Johannes und Angelika Zeininger haben sich aber keineswegs nur
bei der Entwicklung ihrer neuartigen Fassade angestrengt. Auch im
Verlagshaus selbst stößt man allenthalben auf
ungewöhnliche Lösungen.
Noch von außen betrachtet ist es schon einmal
ungewöhnlich, daß sie die Erdgeschoßzone des
Kopfbaus dem Fetisch Auto geopfert haben: Denn hier befinden sich
die Stellplätze. Das erklärt sich aus dem knappen
Grundstückszuschnitt, den es bis zum letzten auszunutzen
galt. Und das ist auch der Grund, weshalb das Gebäude ganz
vorne an der Baulinie errichtet wurde. Das heißt, es ragt
in den Straßenraum hinein und überragt die
dahinterliegende, alte Wohnbebauung, die es in diesem
Industriegebiet auch noch gibt, schon jetzt. Dabei haben die
Architekten die mögliche Bauhöhe von 24 Metern nicht
einmal voll ausgenutzt, weil es beim Bauherrn den entsprechenden
Bedarf einstweilen nicht gibt. Aber sie haben die
Möglichkeit einer Aufstockung des Gebäudes um zwei
weitere Geschoße von vornherein eingeplant. Wie sie ja auch
die Möglichkeit mitkalkuliert haben, daß die
Stellplätze einmal auf ein Nachbargrundstück
ausgelagert werden; in diesem Fall würde das Erdgeschoß mit
einer Verglasung geschlossen und ein Verkaufs- und
Ausstellungsraum untergebracht. Immer noch von außen
betrachtet, fällt hier, in der offenen Erdgeschoßzone,
außerdem ein gewaltiger Stahlbetonrahmen auf. Diesem
geschoßhohen Konstruktionsteil begegnet man dann auch
innen, in den Büros. Die Architekten und der Bauingenieur
haben ihren Ehrgeiz darein gesetzt, die Konstruktion einerseits
zu zeigen, andererseits aber so weit wie möglich
auszudünnen. Dadurch ist es zu dieser Lösung gekommen:
freistehende Stützen mit einem geringen Querschnitt und zur
Aussteifung des Bauwerks eine Konstruktion aus solchen
übereinandergestellten Betonrahmen.
Die Anbindung des neuen Verlagshauses an das bestehende
Druckereigebäude erfolgt denkbar einfach: mit einem
Massivbau, in dem das unscheinbare Stiegenhaus und ein recht
dominanter Lift geführt sind. Wer hier eintritt, ist
eigentlich nicht aufgefordert, zu Fuß zu gehen.
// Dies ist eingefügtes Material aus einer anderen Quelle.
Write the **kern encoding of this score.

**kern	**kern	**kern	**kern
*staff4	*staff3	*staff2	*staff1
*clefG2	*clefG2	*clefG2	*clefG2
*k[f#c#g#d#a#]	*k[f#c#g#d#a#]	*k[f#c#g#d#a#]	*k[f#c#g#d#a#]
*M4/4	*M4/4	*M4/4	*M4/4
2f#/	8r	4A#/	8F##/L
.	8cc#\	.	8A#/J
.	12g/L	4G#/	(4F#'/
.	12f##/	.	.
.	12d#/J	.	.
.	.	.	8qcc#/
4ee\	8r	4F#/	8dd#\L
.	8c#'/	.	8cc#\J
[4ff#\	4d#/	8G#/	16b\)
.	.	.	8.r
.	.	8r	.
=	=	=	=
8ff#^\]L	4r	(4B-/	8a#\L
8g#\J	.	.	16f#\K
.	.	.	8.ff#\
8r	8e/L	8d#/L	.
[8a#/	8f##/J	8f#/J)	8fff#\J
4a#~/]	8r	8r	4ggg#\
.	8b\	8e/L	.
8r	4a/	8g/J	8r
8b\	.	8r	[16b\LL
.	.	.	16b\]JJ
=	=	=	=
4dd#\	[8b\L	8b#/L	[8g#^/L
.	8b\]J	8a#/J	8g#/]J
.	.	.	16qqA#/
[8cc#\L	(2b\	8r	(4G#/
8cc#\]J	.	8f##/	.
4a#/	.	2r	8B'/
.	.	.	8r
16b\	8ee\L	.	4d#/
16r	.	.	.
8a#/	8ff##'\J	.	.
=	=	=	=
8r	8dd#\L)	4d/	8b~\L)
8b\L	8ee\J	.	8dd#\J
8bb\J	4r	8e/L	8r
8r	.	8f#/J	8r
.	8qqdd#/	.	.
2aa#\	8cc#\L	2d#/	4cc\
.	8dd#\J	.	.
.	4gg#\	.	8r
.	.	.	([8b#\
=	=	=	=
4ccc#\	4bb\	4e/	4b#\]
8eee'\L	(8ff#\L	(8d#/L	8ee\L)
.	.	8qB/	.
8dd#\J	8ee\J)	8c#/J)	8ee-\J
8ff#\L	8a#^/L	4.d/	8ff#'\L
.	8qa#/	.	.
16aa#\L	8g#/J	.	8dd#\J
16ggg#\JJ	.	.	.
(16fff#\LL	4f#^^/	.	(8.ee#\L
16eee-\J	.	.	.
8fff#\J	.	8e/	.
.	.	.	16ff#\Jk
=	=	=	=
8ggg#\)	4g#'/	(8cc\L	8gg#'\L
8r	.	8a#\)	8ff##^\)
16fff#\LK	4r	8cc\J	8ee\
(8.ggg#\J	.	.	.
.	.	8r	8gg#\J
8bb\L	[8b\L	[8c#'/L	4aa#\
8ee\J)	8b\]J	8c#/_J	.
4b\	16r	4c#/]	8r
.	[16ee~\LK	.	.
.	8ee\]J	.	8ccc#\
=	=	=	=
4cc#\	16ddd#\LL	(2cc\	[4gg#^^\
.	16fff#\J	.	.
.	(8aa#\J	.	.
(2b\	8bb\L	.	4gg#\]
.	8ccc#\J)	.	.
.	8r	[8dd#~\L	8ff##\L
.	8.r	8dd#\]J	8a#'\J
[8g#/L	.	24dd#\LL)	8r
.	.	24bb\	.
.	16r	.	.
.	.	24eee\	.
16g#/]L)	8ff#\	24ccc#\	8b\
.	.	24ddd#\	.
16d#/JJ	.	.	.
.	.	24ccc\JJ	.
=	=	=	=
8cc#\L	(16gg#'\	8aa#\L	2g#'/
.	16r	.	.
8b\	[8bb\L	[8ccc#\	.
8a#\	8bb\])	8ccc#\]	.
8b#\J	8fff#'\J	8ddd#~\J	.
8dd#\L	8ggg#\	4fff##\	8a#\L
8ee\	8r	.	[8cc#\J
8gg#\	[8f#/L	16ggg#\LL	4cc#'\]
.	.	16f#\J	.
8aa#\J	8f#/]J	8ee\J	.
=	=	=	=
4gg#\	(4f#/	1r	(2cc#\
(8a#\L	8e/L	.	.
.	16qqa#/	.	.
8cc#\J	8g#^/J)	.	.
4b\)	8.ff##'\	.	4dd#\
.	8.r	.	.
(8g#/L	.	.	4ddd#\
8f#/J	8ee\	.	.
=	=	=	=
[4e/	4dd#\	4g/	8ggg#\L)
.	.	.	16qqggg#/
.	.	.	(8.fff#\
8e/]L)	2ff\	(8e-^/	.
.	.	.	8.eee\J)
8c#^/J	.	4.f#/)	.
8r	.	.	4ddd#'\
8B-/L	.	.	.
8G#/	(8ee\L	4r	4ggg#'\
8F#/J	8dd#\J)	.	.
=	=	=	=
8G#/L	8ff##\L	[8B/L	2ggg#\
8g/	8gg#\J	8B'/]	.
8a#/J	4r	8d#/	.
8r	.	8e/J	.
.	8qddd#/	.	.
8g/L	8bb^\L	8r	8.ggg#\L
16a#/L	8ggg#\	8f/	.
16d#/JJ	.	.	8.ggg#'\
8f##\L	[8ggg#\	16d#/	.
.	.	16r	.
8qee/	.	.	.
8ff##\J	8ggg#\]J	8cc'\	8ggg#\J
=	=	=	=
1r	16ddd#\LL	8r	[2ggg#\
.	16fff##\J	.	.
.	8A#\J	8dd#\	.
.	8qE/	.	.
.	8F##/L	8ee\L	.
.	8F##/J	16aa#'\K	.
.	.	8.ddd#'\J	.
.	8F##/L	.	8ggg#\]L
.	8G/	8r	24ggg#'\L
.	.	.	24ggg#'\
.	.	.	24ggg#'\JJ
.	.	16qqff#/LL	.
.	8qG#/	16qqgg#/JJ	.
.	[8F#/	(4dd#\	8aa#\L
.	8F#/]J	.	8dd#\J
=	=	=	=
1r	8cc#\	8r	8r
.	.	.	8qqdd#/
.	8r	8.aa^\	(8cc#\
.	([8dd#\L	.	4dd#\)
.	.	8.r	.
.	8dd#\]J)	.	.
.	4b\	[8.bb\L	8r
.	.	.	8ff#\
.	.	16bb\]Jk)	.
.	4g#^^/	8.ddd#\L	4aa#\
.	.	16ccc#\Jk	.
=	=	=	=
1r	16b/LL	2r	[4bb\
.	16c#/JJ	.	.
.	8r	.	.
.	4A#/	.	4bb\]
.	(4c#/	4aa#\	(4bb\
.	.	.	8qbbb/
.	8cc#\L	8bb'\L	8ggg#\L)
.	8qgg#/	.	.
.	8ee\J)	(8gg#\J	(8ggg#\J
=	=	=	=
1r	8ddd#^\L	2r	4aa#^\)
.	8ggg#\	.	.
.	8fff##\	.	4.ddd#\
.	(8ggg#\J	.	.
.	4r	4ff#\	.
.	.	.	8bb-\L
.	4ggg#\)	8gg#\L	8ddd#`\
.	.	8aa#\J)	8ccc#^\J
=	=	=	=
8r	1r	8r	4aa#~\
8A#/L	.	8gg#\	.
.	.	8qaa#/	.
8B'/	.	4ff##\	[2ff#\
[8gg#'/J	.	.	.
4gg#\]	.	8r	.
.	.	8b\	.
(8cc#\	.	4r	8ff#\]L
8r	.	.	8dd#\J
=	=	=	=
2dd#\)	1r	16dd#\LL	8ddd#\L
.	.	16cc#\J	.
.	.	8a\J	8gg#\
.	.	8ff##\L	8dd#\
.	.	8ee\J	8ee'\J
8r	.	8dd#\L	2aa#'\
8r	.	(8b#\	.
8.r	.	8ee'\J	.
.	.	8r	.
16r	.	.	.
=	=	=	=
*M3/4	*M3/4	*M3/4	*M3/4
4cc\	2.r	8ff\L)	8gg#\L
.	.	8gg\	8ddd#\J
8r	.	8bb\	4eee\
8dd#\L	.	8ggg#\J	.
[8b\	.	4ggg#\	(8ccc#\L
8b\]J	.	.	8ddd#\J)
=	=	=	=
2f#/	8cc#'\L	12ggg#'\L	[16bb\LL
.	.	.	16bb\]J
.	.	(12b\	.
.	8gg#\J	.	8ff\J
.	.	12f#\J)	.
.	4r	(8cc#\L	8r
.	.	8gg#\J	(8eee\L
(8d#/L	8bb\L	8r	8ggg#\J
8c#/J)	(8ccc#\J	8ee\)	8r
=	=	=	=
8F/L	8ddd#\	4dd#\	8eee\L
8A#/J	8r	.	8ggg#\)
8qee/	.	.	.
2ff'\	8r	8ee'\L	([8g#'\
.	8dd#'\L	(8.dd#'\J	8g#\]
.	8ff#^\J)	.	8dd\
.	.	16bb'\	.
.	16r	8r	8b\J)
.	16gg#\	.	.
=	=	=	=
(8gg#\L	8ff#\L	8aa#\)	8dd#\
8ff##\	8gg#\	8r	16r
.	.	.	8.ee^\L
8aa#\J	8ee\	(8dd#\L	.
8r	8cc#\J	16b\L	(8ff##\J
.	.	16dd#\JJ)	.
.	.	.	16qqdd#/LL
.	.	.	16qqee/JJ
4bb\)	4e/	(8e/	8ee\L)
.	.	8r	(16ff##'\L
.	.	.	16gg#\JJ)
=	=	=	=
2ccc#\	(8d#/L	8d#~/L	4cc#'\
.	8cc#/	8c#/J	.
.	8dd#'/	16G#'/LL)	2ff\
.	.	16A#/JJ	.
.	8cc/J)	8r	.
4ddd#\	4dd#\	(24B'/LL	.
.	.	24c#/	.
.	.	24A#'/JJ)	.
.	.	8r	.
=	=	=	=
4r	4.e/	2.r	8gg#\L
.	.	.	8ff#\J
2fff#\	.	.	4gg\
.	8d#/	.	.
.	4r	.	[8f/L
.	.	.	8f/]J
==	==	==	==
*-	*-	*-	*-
Aber hat man diesen sehr kargen und neutralen Zugang erst
hinter sich und tritt im ersten Obergeschoß ein, dann ist
die Überraschung umso größer: Man kommt
nämlich in einen dreigeschoßigen Raum, der auf der
straßenabgewandten Seite liegt und eine neun Meter hohe
Glasfront hat.
Hinter dieser Glasfront und mit einigem Abstand von ihr liegen
die Erschließungsgänge des zweiten und dritten
Obergeschoßes. Die Architekten hatten sie ursprünglich
als offene Laubengänge konzipiert, als ein
pawlatschenartiges Element sozusagen, aber das wurde
baubehördlich untersagt, sodaß sie jetzt verglast
sind. Im Grunde kein Schaden: Die verschiedenen Schichten des
Bauwerks treten dadurch eher deutlicher hervor.
Architekt Zeininger weist im Zusammenhang mit der
innenräumlichen Lösung auf Plischkes Liesinger
Arbeitsamt und auf die Bankfiliale der Arbeitsgruppe 4 am
Floridsdorfer Spitz hin. Das heißt, Büros mit einer
oder zwei Fensterachsen Breite hatten die Architekten nicht im
Sinn, sondern lichtdurchflutete und sehr flexible
Großraumbüros, in denen, wie gesagt, das konstruktiv
bedingte Rahmenelement ein deutliches Signal setzt. Der
Innenausbau der Büroetagen ist relativ bescheiden und
pragmatisch: Industrieböden aus Holz, an der Decke ein
Schienenraster, von dem die Beleuchtungskörper beliebig
abgehängt werden können, unter den Fensterbändern
zur Straße hin eine Versorgungsschiene für die
Elektrizität. Wo Wände sind, haben sie Oberlichten.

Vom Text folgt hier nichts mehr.